Der rote Reile liebt nur sich selbst

Der rote Reile liebt nur sich selbst

Der Reile. Ewiger Prediger von sozialer Verantwortung und Solidarität. Die er, wie bei der linken Bande üblich, natürlich immer nur von anderen einfordert. Bei ihm selber sieht es finster aus. Er ist nämlich ein mieser Unterhaltspreller. Nicht nur daß er seiner Exfrau die Bürde der Erziehung und die Plage mit der Heroinsucht einer seiner Töchter alleine hat tragen lassen. Er hat auch beim Unterhalt gekniffen! Keinen Cent haben seine Töchter je gesehen. Natürlich musste irgendwoher das Geld für Aufzucht und Hege herkommen. Woher wohl? Na klar, vom Staat! Also von den Anderen. Von den Steuerzahlern. Was ja bei Linken zum Geschäftsmodell gehört: Es zahlen gefälligst immer die Anderen!
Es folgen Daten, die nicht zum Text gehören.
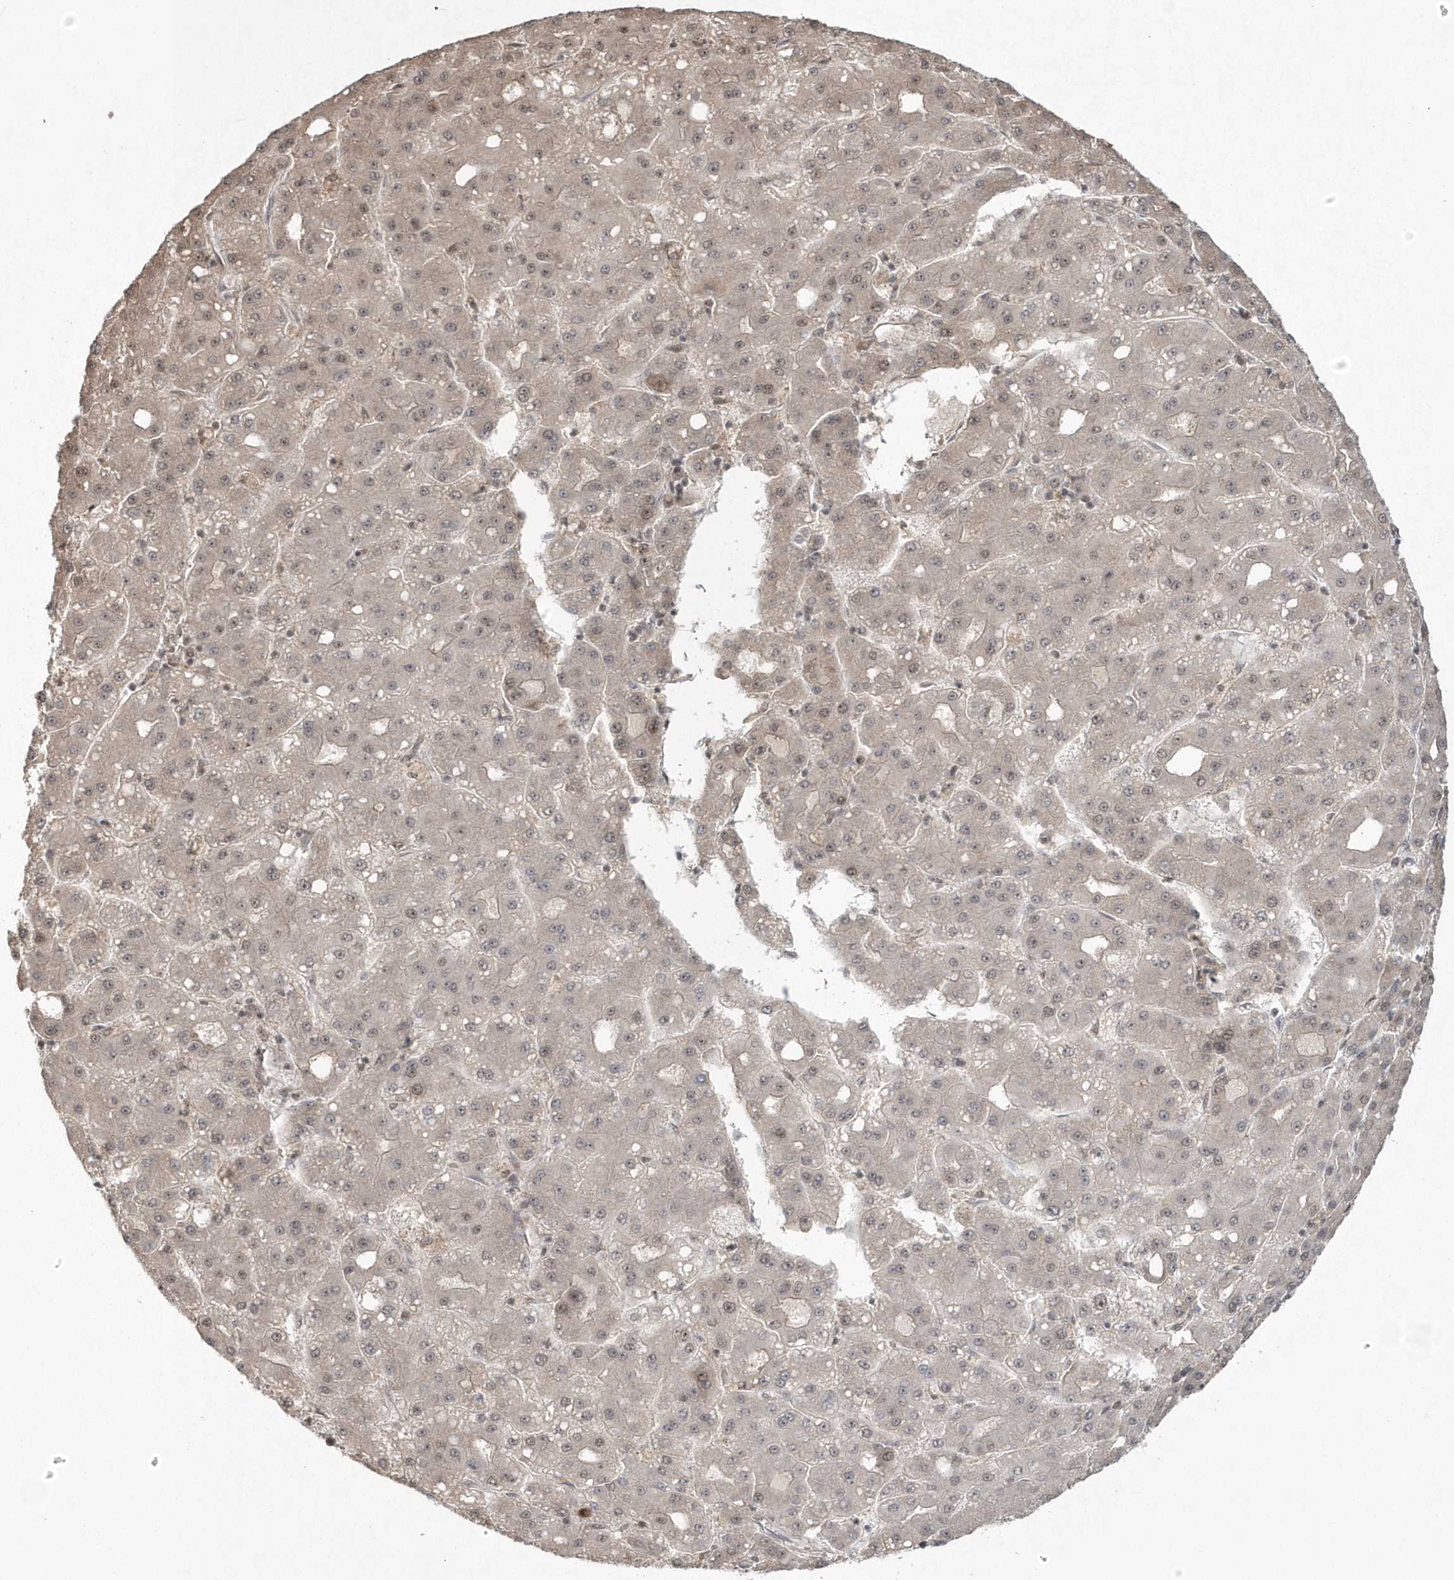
{"staining": {"intensity": "weak", "quantity": "<25%", "location": "nuclear"}, "tissue": "liver cancer", "cell_type": "Tumor cells", "image_type": "cancer", "snomed": [{"axis": "morphology", "description": "Carcinoma, Hepatocellular, NOS"}, {"axis": "topography", "description": "Liver"}], "caption": "Tumor cells show no significant positivity in hepatocellular carcinoma (liver). (Brightfield microscopy of DAB (3,3'-diaminobenzidine) IHC at high magnification).", "gene": "EPB41L4A", "patient": {"sex": "male", "age": 65}}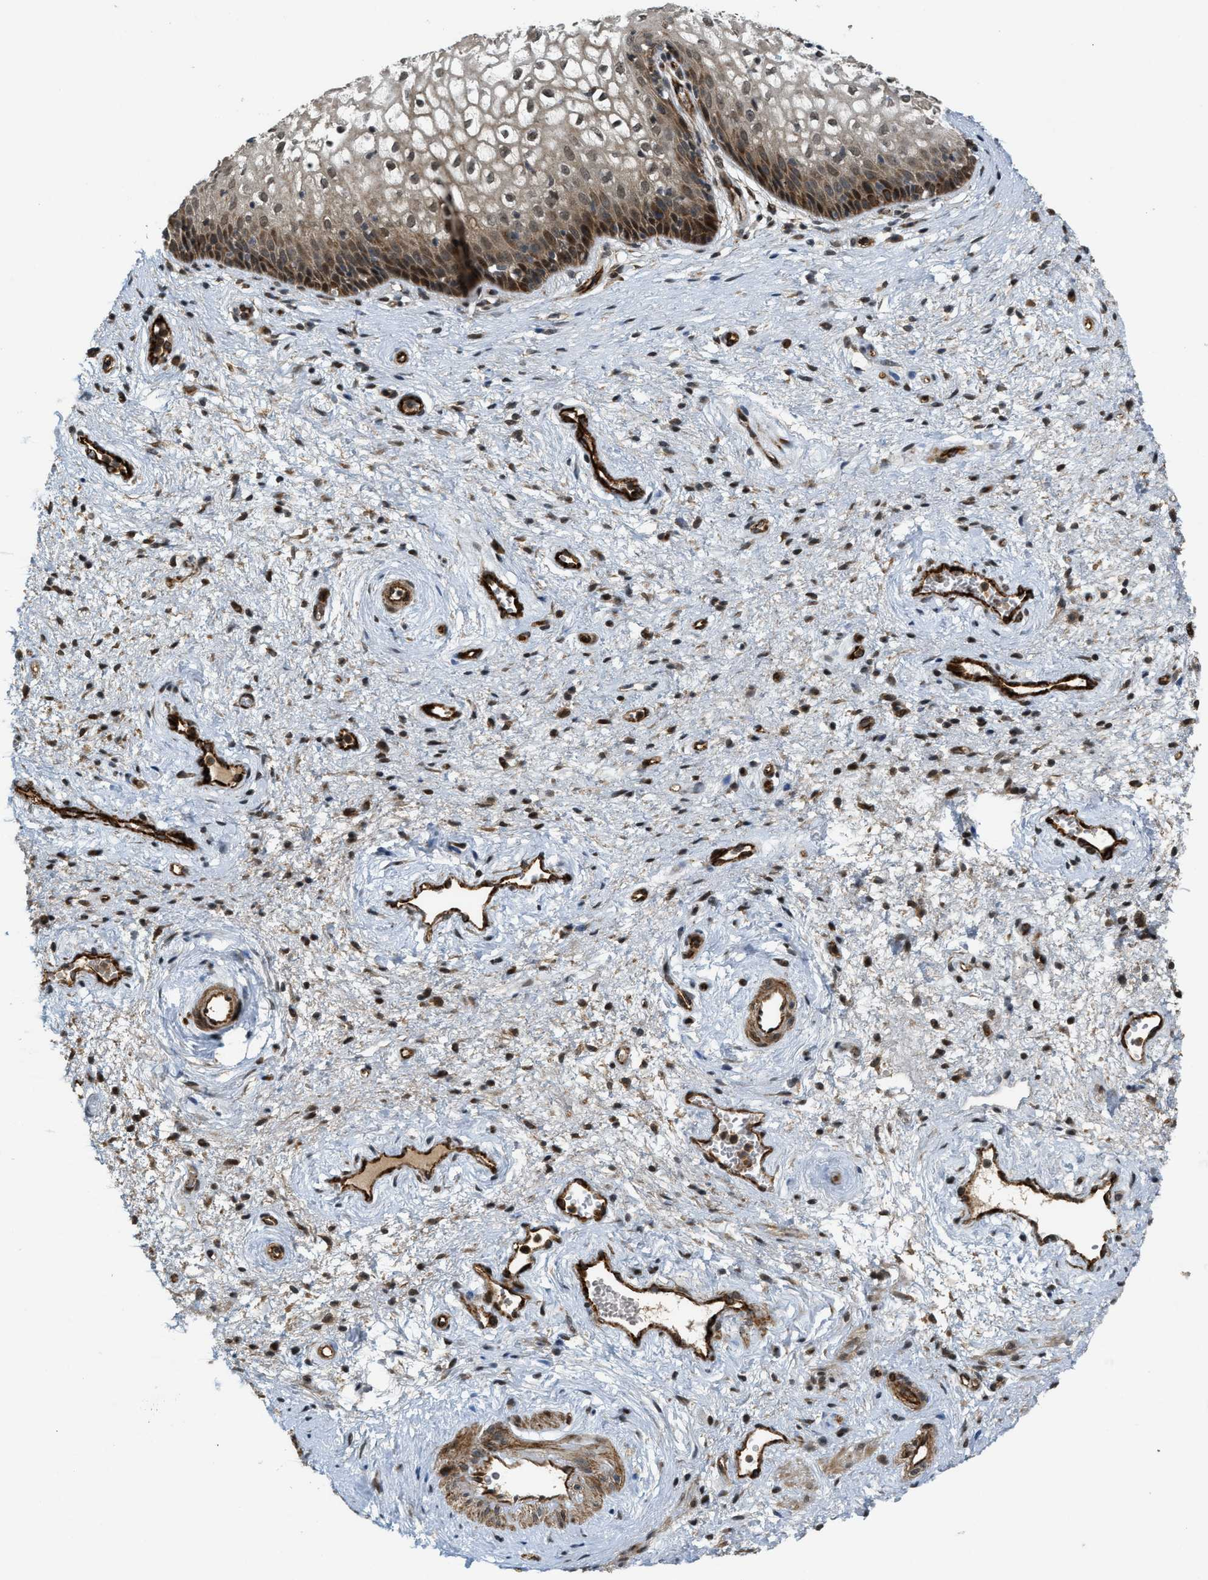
{"staining": {"intensity": "moderate", "quantity": "25%-75%", "location": "cytoplasmic/membranous,nuclear"}, "tissue": "vagina", "cell_type": "Squamous epithelial cells", "image_type": "normal", "snomed": [{"axis": "morphology", "description": "Normal tissue, NOS"}, {"axis": "topography", "description": "Vagina"}], "caption": "Protein analysis of normal vagina displays moderate cytoplasmic/membranous,nuclear expression in approximately 25%-75% of squamous epithelial cells. Immunohistochemistry (ihc) stains the protein of interest in brown and the nuclei are stained blue.", "gene": "DPF2", "patient": {"sex": "female", "age": 34}}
Der deutsche Steuerzahler muss jedes Jahr knapp eine Milliarde Euro Unterhaltsvorschuss leisten! In den seltensten Fällen kann der Staat sich das Geld wieder holen. Jeden Euro, den Reile also nicht seinen Töchtern überweisen hat, konnte er sich einstecken. Für ihn eine gute Geldquelle auf Kosten des Steuerzahlers! Denn Typen wie der verantwortungslose Reile haben natürlich ein ausgefuchstes System, um niemals gepfändet zu werden. Reile lässt sich ja bekanntlich von seinen Seemozjüngern aushalten, nutzt die Fraktionsräume für private Zwecke, kassiert Sitzungsgelder und Aufwandsentschädigungen und hat sich eine vertrocknete alte Schweizerin geangelt, die ihm ab und zu was zusteckt. Natürlich bekommen weder Finanzamt noch das Unterhaltsamt was davon mit. Für die ist er eine arme Wurst.

 

11 Gedanken zu „Reile der Unterhaltspreller

  1. Klabautermann

    Wie schon geschrieben.
    So ein Charakterschwein ist auch noch als Mitglied LLK Gemeinderat.
    Das stinkt zum Himmel.
    Das muß in die Öffentlichkeit.
    Ich kann mich an einer Plakataktion beteiligen.
    Die Missetaten des Reile müßen ganz klar bekannt gemacht werden.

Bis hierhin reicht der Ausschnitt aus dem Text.